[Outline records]

════════════════════

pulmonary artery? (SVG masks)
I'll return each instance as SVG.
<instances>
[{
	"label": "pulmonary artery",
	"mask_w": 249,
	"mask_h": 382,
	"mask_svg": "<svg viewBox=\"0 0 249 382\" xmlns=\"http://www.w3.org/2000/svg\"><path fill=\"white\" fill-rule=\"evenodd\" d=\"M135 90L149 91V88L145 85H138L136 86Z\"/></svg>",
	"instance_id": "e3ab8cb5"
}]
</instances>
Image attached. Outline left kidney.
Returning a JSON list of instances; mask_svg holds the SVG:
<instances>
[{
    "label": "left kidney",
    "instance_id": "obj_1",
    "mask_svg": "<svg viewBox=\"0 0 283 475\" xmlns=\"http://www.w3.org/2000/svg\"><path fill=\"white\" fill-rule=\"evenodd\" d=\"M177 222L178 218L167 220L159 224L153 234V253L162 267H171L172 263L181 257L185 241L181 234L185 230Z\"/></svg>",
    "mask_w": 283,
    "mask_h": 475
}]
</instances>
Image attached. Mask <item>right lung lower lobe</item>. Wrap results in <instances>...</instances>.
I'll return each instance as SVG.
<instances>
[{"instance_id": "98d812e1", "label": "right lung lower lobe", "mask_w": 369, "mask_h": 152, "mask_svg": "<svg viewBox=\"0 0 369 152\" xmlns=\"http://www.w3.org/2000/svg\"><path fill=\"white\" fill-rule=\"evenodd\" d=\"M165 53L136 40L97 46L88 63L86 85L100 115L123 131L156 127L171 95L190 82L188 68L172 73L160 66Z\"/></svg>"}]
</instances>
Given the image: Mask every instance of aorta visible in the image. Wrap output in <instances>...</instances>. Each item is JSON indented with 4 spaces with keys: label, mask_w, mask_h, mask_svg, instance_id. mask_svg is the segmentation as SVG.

════════════════════

• Your goal: Retype all of the records above line for line, keeping every character unchanged.

• Right answer:
pulmonary artery? (SVG masks)
I'll return each instance as SVG.
<instances>
[{
	"label": "pulmonary artery",
	"mask_w": 249,
	"mask_h": 382,
	"mask_svg": "<svg viewBox=\"0 0 249 382\" xmlns=\"http://www.w3.org/2000/svg\"><path fill=\"white\" fill-rule=\"evenodd\" d=\"M135 90L149 91V88L145 85H138L136 86Z\"/></svg>",
	"instance_id": "e3ab8cb5"
}]
</instances>
Image attached. Outline left kidney.
Returning a JSON list of instances; mask_svg holds the SVG:
<instances>
[{
    "label": "left kidney",
    "instance_id": "obj_1",
    "mask_svg": "<svg viewBox=\"0 0 283 475\" xmlns=\"http://www.w3.org/2000/svg\"><path fill=\"white\" fill-rule=\"evenodd\" d=\"M177 222L178 218L167 220L159 224L153 234V253L162 267H171L172 263L181 257L185 241L181 234L185 230Z\"/></svg>",
    "mask_w": 283,
    "mask_h": 475
}]
</instances>
Image attached. Mask <item>right lung lower lobe</item>. Wrap results in <instances>...</instances>.
I'll return each instance as SVG.
<instances>
[{"instance_id": "98d812e1", "label": "right lung lower lobe", "mask_w": 369, "mask_h": 152, "mask_svg": "<svg viewBox=\"0 0 369 152\" xmlns=\"http://www.w3.org/2000/svg\"><path fill=\"white\" fill-rule=\"evenodd\" d=\"M165 53L136 40L97 46L88 63L86 85L100 115L123 131L156 127L171 95L190 82L188 68L172 73L160 66Z\"/></svg>"}]
</instances>
Given the image: Mask every instance of aorta visible in the image. Wrap output in <instances>...</instances>. Each item is JSON indented with 4 spaces with keys: label, mask_w, mask_h, mask_svg, instance_id. mask_svg is the segmentation as SVG.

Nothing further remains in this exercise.